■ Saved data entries
┄┄┄┄┄┄┄┄┄┄

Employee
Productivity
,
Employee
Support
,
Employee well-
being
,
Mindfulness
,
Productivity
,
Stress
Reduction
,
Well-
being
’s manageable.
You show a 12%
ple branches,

┄┄┄┄┄┄┄┄┄┄

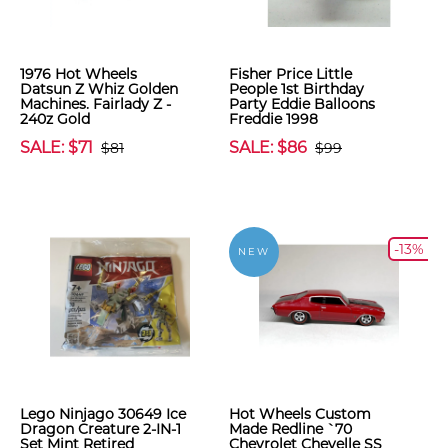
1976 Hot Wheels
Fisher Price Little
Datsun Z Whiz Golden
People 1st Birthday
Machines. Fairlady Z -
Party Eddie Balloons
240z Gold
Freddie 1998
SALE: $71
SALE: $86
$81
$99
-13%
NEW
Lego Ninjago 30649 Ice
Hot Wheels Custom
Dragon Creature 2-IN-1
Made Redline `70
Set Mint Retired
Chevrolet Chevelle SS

┄┄┄┄┄┄┄┄┄┄

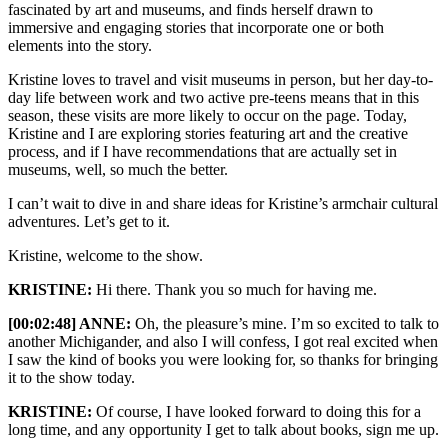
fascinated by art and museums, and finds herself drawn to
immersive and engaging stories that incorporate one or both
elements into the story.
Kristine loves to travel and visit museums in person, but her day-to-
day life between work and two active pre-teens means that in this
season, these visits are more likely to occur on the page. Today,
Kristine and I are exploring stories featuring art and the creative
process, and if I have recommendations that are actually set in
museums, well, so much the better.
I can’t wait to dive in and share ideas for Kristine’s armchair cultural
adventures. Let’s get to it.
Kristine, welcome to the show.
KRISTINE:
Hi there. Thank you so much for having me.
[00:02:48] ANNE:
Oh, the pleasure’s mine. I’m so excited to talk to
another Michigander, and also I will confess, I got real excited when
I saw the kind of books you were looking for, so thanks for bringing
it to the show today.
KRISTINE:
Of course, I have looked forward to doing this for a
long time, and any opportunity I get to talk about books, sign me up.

┄┄┄┄┄┄┄┄┄┄

■ Your objective
Change "SALE" to "DEAL" everywhere in the lines starting at the one containing "1976 Hot Wheels" and ending at the one containing "Chevrolet Chevelle SS". Give back only those lines, with everything else kept the same.

■ Answer space
1976 Hot Wheels
Fisher Price Little
Datsun Z Whiz Golden
People 1st Birthday
Machines. Fairlady Z -
Party Eddie Balloons
240z Gold
Freddie 1998
DEAL: $71
DEAL: $86
$81
$99
-13%
NEW
Lego Ninjago 30649 Ice
Hot Wheels Custom
Dragon Creature 2-IN-1
Made Redline `70
Set Mint Retired
Chevrolet Chevelle SS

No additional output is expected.